OCCHI NON VEDAN COLPE
Ancora una volta al centro dell’opera artistica di Tiziana Sala c’è una profonda sensibilità ed attenzione alle tematiche sociali ed ambientali.
Una rappresentazione iconografica di forte impatto emotivo che pone l’accento sull’azione distruttiva e letale causata dall’amianto di cui nella tela è visibile una traccia nella fibra che campeggia sullo sfondo.
L’amianto è un minerale dotato di grande resistenza al calore data la sua struttura fibrosa e pertanto si presta ad un ottimo utilizzo come materiale da costruzione e tessuti da arredamento ma la sua ormai accertata nocività per la salute ne ha portato il divieto d’utilizzo.
La figura di fanciulla, da sempre nella storia fonte di vita e di rigenerazione, è protagonista in quest’opera. Consapevole della verità assoluta si copre gli occhi a ricordare come l’azione dannosa dell’amianto è invisibile all’occhio umano ma il suo effetto nocivo è espresso nitidamente nella sua fisionomia. La condizione di profonda sofferenza traspare dall’urlo di dolore e di paura che campeggia su uno sfondo cupo.
La tela è capovolta proprio per sottolineare, con maggiore veemenza, la situazione di disagio che colpisce l’essere umano, un incubo dal quale si spera presto di risvegliarsi.

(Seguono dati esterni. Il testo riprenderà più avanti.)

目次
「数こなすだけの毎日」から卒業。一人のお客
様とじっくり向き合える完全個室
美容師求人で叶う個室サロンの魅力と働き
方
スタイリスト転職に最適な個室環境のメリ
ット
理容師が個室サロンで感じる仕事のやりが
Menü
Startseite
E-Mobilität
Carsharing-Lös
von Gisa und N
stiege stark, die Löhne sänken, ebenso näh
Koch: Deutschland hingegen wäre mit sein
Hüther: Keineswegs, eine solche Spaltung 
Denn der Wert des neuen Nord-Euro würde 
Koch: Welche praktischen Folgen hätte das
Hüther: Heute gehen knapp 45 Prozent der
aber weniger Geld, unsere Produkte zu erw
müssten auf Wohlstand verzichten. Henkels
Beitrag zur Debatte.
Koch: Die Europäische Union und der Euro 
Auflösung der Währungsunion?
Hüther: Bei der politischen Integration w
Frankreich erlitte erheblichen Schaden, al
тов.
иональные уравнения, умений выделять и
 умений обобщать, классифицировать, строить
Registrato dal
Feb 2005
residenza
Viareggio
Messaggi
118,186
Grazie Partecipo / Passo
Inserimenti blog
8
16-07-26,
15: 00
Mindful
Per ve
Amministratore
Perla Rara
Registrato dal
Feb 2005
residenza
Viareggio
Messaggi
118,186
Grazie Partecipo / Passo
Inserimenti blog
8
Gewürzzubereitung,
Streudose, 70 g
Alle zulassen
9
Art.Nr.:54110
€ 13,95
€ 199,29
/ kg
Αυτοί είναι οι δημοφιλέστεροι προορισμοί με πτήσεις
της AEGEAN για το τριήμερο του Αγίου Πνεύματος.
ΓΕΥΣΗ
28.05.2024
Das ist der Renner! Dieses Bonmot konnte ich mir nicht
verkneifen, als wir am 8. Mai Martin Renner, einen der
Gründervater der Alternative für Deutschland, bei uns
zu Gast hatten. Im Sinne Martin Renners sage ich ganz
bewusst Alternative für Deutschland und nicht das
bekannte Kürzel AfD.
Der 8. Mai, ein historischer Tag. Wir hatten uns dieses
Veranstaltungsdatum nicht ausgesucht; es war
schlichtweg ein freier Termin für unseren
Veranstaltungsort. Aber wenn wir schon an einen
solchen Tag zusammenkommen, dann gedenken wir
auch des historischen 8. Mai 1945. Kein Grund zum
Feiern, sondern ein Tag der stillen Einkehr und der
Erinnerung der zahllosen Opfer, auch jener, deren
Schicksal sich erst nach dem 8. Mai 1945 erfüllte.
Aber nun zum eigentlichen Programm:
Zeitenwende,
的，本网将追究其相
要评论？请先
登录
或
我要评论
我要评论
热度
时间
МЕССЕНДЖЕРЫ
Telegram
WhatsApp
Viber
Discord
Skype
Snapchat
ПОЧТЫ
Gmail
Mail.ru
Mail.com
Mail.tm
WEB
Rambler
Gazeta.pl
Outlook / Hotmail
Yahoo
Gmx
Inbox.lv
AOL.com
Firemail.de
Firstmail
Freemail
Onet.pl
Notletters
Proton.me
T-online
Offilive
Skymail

La fanciulla sta per essere assorbita dal vortice tumultuoso ma cerca di opporsi con tutte le sue forze a quell’inevitabile destino che l’attende. Con la mano, unico strumento che le rimane, essendo ormai inerme e senza speranza, cerca di fermare l’inarrestabile ciclone che si stanzia in corrispondenza dei polmoni, organo colpito dal mesotelioma, malattia causata dall’inalazione dell’amianto.

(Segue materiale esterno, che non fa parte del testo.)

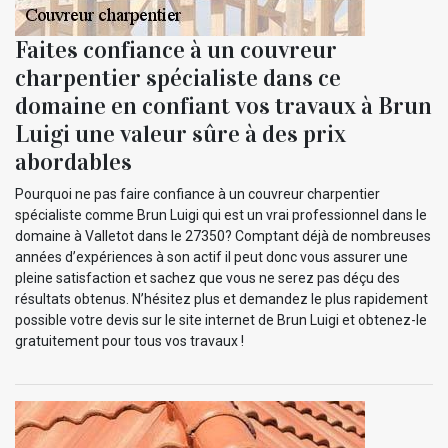
Faites confiance à un couvreur
charpentier spécialiste dans ce
domaine en confiant vos travaux à Brun
Luigi une valeur sûre à des prix
abordables
Pourquoi ne pas faire confiance à un couvreur charpentier
spécialiste comme Brun Luigi qui est un vrai professionnel dans le
domaine à Valletot dans le 27350? Comptant déjà de nombreuses
années d’expériences à son actif il peut donc vous assurer une
pleine satisfaction et sachez que vous ne serez pas déçu des
résultats obtenus. N’hésitez plus et demandez le plus rapidement
possible votre devis sur le site internet de Brun Luigi et obtenez-le
gratuitement pour tous vos travaux !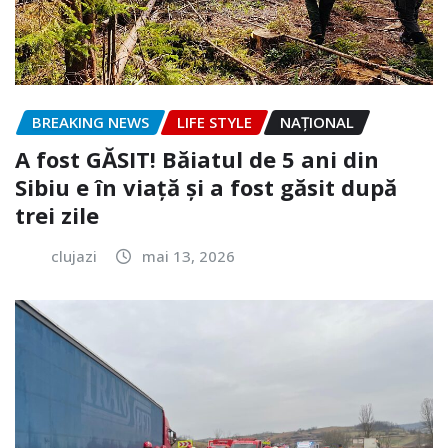
BREAKING NEWS
LIFE STYLE
NAŢIONAL
A fost GĂSIT! Băiatul de 5 ani din
Sibiu e în viață și a fost găsit după
trei zile
clujazi
mai 13, 2026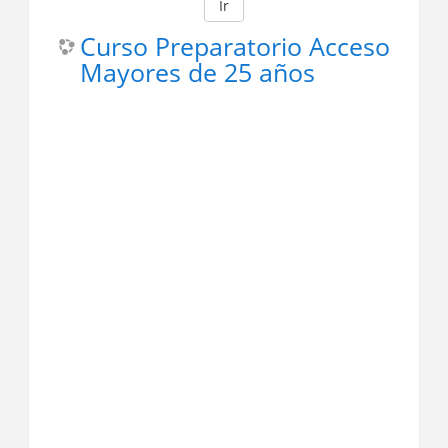
Ir
Curso Preparatorio Acceso
Mayores de 25 años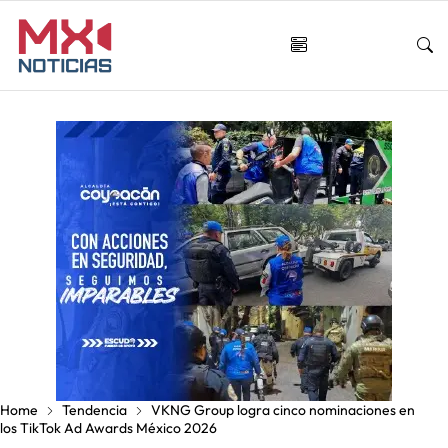
Home
Tendencia
VKNG Group logra cinco nominaciones en
los TikTok Ad Awards México 2026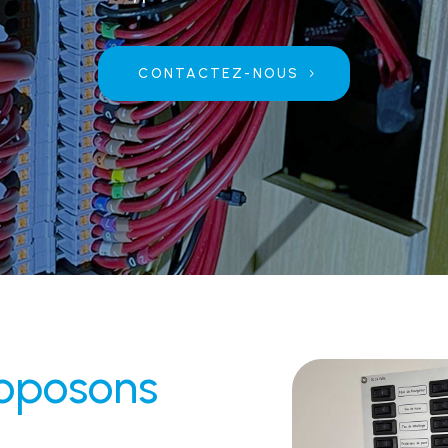
CONTACTEZ-NOUS
roposons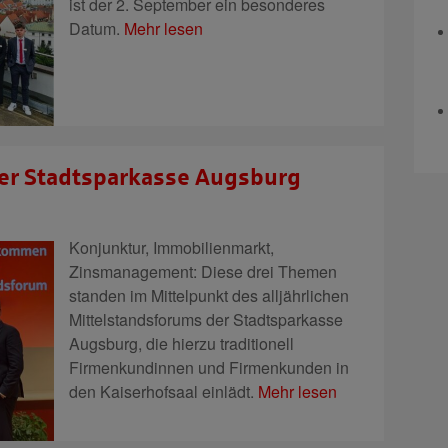
ist der 2. September ein besonderes
Datum.
Mehr lesen
er Stadtsparkasse Augsburg
Konjunktur, Immobilienmarkt,
Zinsmanagement: Diese drei Themen
standen im Mittelpunkt des alljährlichen
Mittelstandsforums der Stadtsparkasse
Augsburg, die hierzu traditionell
Firmenkundinnen und Firmenkunden in
den Kaiserhofsaal einlädt.
Mehr lesen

Significativo è anche l’utilizzo di tinte cromatiche differenti. La figura di donna, vittima dell’inarrestabile progredire della malattia, ha il braccio cinto da lembi colorati di tessuto di cui il rosso ne simboleggia il suo sangue.
“Occhi non vedan colpe” nasce come monito per la società odierna sensibilizzandola sugli effetti patologici dell’amianto e promuovendo il rispetto dell’ambiente nel quale viviamo.